**Prompt:**
Using the text on the prison construction project, answer each question below.
1. How many square feet is the booking center?
2. How many new housing units are there, and how many beds does each have?
3. By what percentage will the first phase increase inmate capacity?

Exercise passage START

Construction of all of the cells has been done and everything is under roof at the Middlesex Township facility. Some exterior lighting and landscaping work still needs to be done, but everything appears to be on schedule, said Pat Slattery, the county’s director of capital projects.

Inside, crews are equipping control rooms and getting security systems online. The fit-out of the 3,500-square-foot booking center is also being done. Located on the prison’s east side, it features a gated sally port to transport prisoners and a separate secure public entrance.

There will be both individual and group adult holding cells in addition to the two juvenile holding cells. There are four new housing units with 20 cells and 40 beds each.

“Hopefully by mid-January we will be fully operational,” Warden Earl Reitz said of this $11 million first phase, which will increase inmate capacity by 40 percent.

The county broke ground on the project last August. Construction was in high gear by September 2008, Slattery said, noting that aside from the new construction, a great deal of work was also needed on the prison’s infrastructure.

This included a new emergency generator, demolition of the boiler room and installation of new equipment, installation of new electrical service and replacement of the piping and ductwork for new plumbing and HVAC.

Exercise passage END
Data START

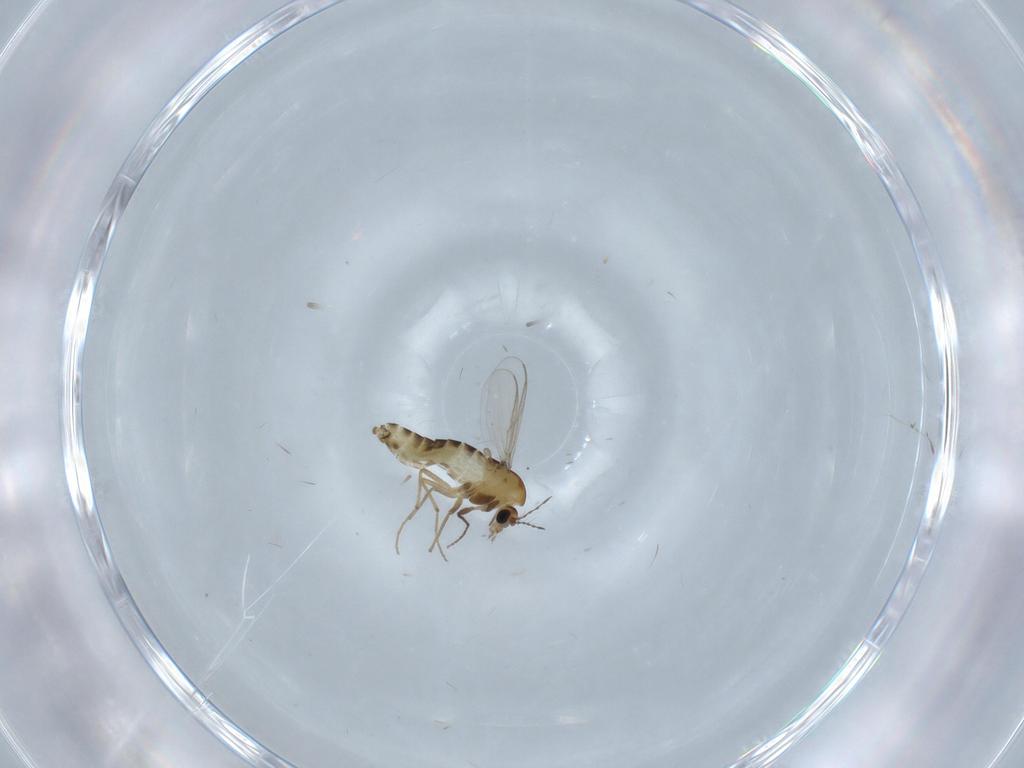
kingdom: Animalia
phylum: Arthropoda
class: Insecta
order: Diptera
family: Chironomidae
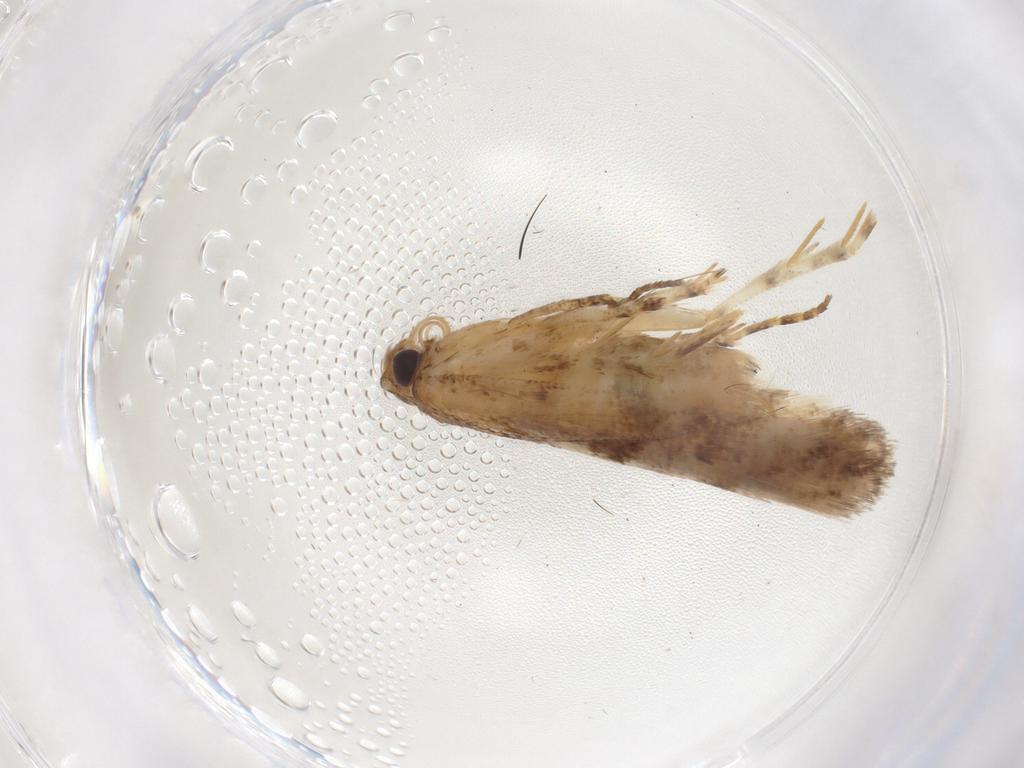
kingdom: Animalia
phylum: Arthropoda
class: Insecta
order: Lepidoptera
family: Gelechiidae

Data END
Data START

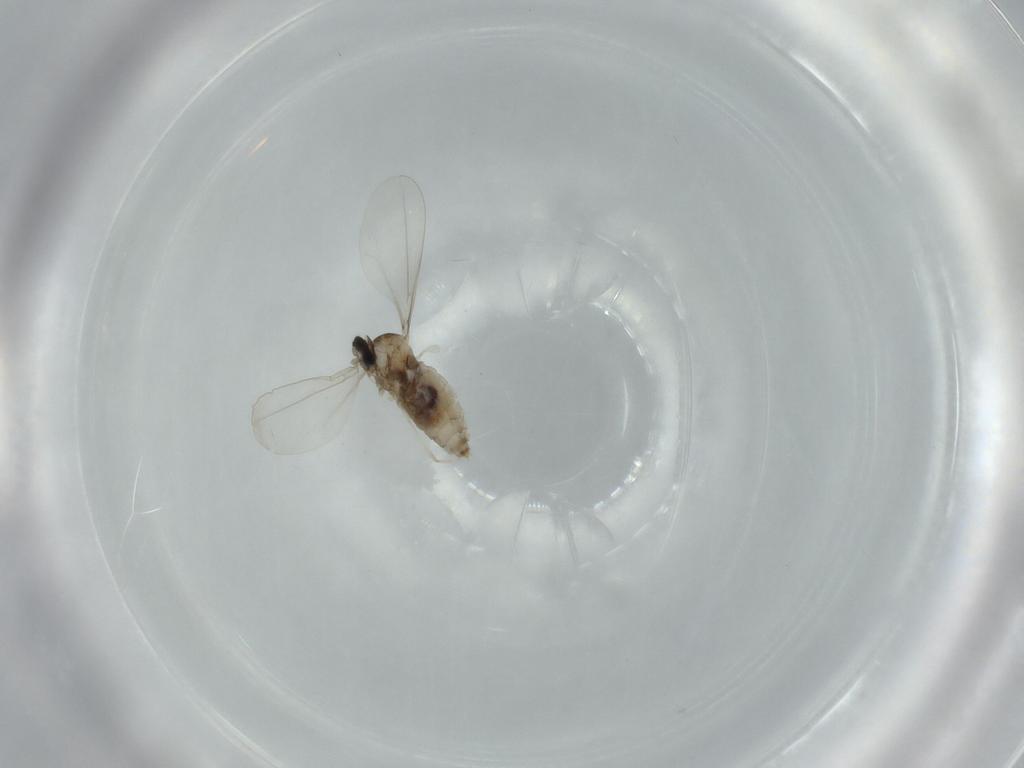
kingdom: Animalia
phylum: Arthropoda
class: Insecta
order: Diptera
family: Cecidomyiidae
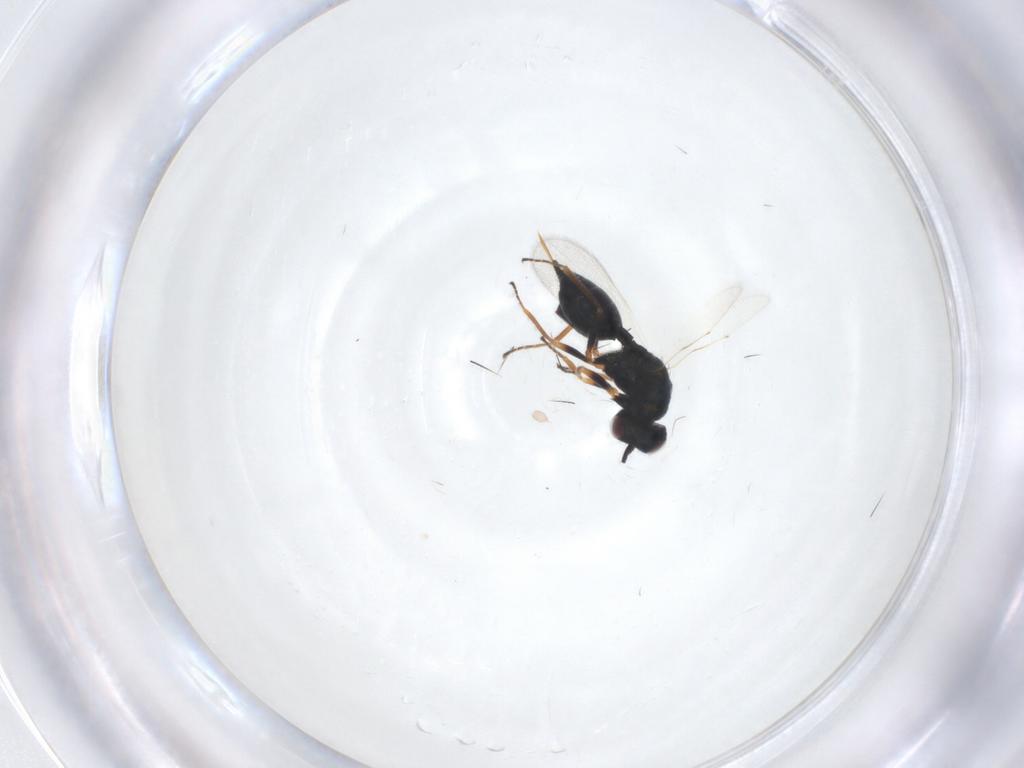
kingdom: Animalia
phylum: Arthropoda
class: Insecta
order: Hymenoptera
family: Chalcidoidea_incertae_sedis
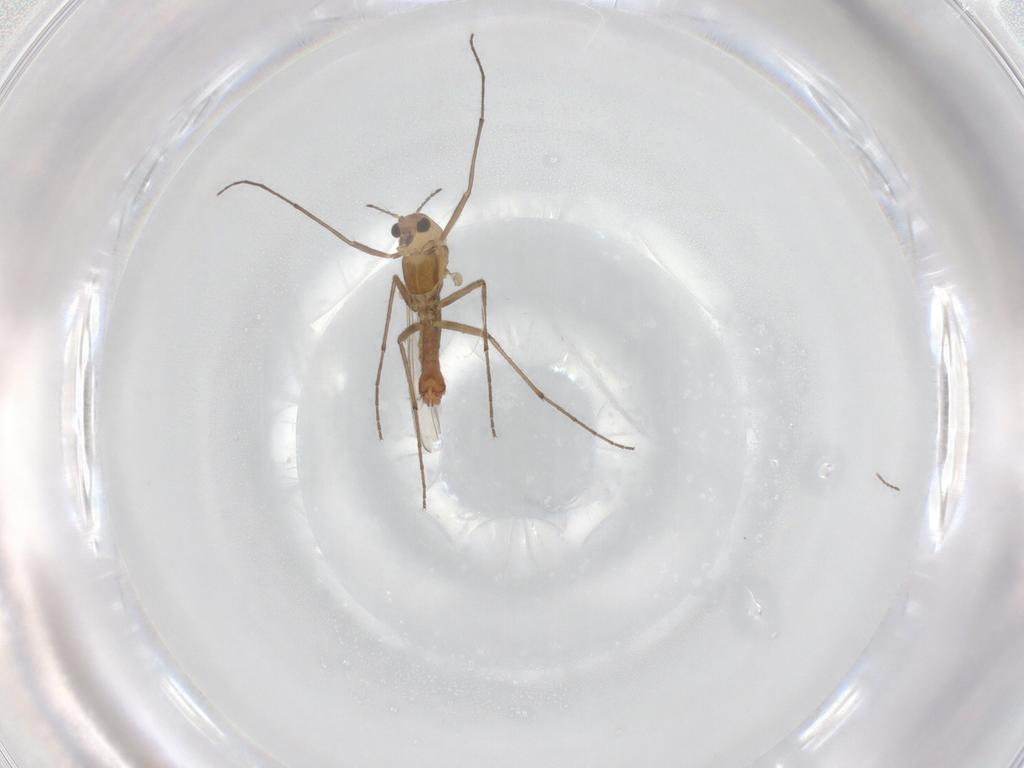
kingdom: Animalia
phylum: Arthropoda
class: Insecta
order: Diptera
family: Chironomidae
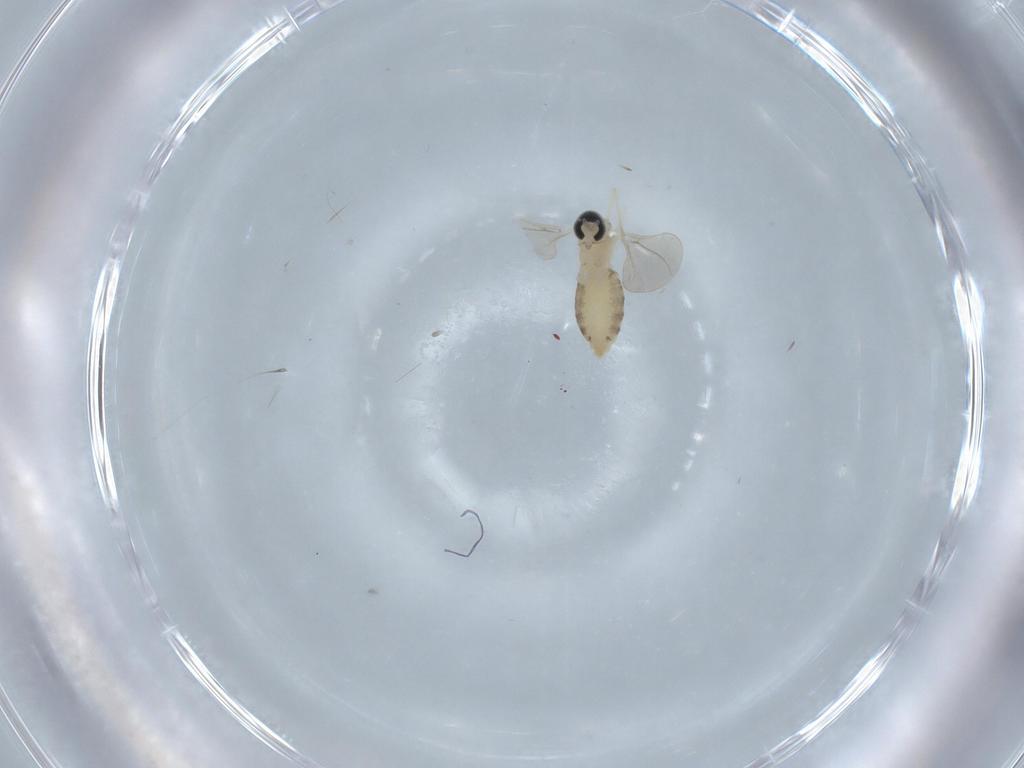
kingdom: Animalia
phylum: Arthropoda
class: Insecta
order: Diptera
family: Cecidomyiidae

Data END

**Response to the exercise:**
1. 3,500 square feet
2. Four housing units, with 40 beds each
3. 40 percent